Fonte: Luiz Felipe Pondé
SOU UMA personalidade atormentada e dada a arroubos.
Noites insones me levam a terras distantes onde nossos ancestrais vagam
arrancando a vida e seu sentido das pedras. Com o passar dos anos, cada
vez mais me encanta a luta desses nossos patriarcas perseguidos pelos
elementos naturais, por seus próprios demônios e por deuses de olhos
vermelhos cheios de sangue e dentes afiados.
Construímos
sonhos de autorrealização profissional, afetiva e material. A
expectativa com nossa própria grandeza ocupa grande parte de nossos
devaneios.
O sentimento
da fragilidade do mundo sempre me perseguiu desde a infância. Se os
psicanalistas estiverem certos, e tudo que é primitivo é indelével, esse
sentimento constitui minha substância mais íntima.
Que inveja eu tenho das moscas! Livres, voando pelo mundo, sem saber de si mesmas.
Li nas últimas férias a coletânea de ensaios “The Best American Essays of the Century“, editada por Joyce Carol Oates e Robert Atwan (Houghton Mifflin Company, Boston).
Destaco dois ensaios: “The Crack-Up” (a rachadura), de F. Scott Fitzgerald, de 1936 e “The Old Stone House” (a velha casa de pedra) de Edmund Wilson, de 1933.
Edmund
Wilson foi, segundo Paulo Francis, o último grande crítico literário de
uma tradição na qual o crítico não se escondia atrás de algum teórico,
tipo Blanchot ou Derrida, para repetir o que todo mundo diz e com isso
não correr riscos. Wilson enfrentava o autor cara a cara, dizendo o que
pensava dele, sem se preocupar com o que a “indústria da crítica
acadêmica” diria. A coragem nunca foi um valor na academia, Francis
tinha razão.
Nesse
ensaio, Wilson fala de uma casa de pedra na qual sua família viveu por
muitos anos. Sua família era do tipo de família que aqui chamaríamos de
quatrocentona falida. Mãe fria, pai, homem letrado e melancólico, ele,
Wilson, parecido com seu pai, e também um bêbado.
Estou
convencido de que pessoas sem algum vício terrível permanecem em alguma
forma de infância moral. Apenas quem perdeu qualquer esperança de ser
virtuoso deveria falar sobre moral. Pessoas sem vícios falando sobre
moral é como virgens dando aula de sexo.
Wilson,
entre outros parentes, fala de uma tia, infeliz no casamento, obrigada a
ser uma mulher normal quando na realidade era uma filósofa
schopenhauriana amadora. Segundo ele, ela enfrentou virtuosamente seu
fardo criando um sistema filosófico pessoal pessimista e, quando ficou
viúva, se mudou para Nova York e gastou seus últimos dias indo a
livrarias e vendo teatro. Quando ainda casada, sua tia lia à noite,
sobre o fogão, sozinha, em seu único momento de paz.

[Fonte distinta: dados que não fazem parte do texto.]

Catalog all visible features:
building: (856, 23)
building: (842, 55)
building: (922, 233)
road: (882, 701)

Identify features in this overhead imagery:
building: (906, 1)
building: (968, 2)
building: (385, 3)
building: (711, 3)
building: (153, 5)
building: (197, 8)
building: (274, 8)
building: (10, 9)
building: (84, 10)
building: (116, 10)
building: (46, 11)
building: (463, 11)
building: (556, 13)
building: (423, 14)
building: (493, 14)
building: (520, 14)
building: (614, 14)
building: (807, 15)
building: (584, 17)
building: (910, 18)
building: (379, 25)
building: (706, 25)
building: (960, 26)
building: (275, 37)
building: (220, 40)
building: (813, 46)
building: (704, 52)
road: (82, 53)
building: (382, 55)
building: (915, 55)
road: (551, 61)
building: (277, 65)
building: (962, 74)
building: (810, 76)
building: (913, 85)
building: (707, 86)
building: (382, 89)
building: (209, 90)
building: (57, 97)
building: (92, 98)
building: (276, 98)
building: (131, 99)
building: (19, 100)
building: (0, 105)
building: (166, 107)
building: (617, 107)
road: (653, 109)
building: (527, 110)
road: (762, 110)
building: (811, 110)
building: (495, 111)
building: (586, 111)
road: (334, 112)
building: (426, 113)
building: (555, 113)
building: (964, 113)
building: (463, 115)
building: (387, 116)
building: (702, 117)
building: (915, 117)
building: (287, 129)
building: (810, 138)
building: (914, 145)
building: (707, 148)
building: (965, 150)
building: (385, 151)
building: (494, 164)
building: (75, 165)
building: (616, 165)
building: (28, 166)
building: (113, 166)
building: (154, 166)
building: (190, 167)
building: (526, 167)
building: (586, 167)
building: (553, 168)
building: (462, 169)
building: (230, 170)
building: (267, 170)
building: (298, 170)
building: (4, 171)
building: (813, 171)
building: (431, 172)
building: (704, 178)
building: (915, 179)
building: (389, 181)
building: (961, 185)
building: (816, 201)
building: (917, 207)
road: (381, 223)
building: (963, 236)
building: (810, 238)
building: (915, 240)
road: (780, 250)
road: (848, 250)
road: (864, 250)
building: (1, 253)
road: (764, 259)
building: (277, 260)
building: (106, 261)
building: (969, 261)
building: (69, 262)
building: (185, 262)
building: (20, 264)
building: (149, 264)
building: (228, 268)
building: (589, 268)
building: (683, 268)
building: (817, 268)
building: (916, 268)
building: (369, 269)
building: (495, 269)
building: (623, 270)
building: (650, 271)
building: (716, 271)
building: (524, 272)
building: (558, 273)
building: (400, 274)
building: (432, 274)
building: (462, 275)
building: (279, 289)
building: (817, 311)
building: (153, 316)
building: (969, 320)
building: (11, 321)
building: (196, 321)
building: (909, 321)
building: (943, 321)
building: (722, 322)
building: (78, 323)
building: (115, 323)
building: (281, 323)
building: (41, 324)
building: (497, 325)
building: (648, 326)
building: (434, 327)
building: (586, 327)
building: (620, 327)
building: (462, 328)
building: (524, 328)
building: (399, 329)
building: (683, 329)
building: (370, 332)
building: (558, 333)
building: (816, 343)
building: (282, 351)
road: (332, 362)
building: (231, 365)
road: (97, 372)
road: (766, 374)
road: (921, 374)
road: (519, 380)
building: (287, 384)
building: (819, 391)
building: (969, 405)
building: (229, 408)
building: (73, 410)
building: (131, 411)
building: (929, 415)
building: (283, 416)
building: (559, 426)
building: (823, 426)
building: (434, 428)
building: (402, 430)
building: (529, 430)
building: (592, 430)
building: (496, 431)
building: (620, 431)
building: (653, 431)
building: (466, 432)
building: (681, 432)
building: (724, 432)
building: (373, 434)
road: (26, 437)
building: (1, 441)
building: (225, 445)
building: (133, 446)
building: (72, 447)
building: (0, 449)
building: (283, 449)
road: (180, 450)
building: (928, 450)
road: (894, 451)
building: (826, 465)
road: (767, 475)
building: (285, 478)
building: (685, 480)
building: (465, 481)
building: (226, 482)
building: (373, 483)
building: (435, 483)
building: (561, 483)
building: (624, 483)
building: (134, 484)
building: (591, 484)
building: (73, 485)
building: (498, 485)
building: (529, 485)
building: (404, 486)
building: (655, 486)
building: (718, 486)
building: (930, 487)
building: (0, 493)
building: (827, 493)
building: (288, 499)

F. Scott Fitzgerald, autor de “O Grande Gatsby“,
nesse ensaio descreve a sua maior crise existencial (a rachadura que dá
título ao ensaio), que o acometeu por volta dos 50 anos. Escritor
famoso, Fitzgerald afirma: “Identifiquei-me com meus próprios objetos de
horror e compaixão” e “passei a ter uma atitude trágica em relação à
tragédia e melancólica em relação à melancolia”. Em síntese, foi
inundado por seus próprios objetos literários e se tornou, ele mesmo, um
deles. O efeito foi devastador e libertador.
Na abertura,
ele define o que entende por uma pessoa inteligente: conseguir viver
com duas ideias opostas sobre a vida e não desistir de nenhuma delas.
E
exemplifica: saber que não há esperança para nós e ainda assim viver
buscando provar o contrário. O resultado seria uma vida combativa em
nome da esperança. Uma vida pautada pelo controle de si mesmo e do mundo
a sua volta.
Ao final do
ensaio, ele volta a definir, agora, o que é, após sua rachadura, o
estado natural de um adulto que tem consciência e sensibilidade:
infelicidade qualificada (e não banal).
Uma condição
com a qual convivemos, mas que ao assumi-la, uma espécie de libertação
acontece: em suas palavras, não mais desejar ser um homem bom, não mais
ser simpático com o marido de sua prima, nem responder a cartas de
escritores jovens medíocres que não deveriam aborrecer os outros. Ser
apenas um escritor e não querer agradar a ninguém, nem a si mesmo.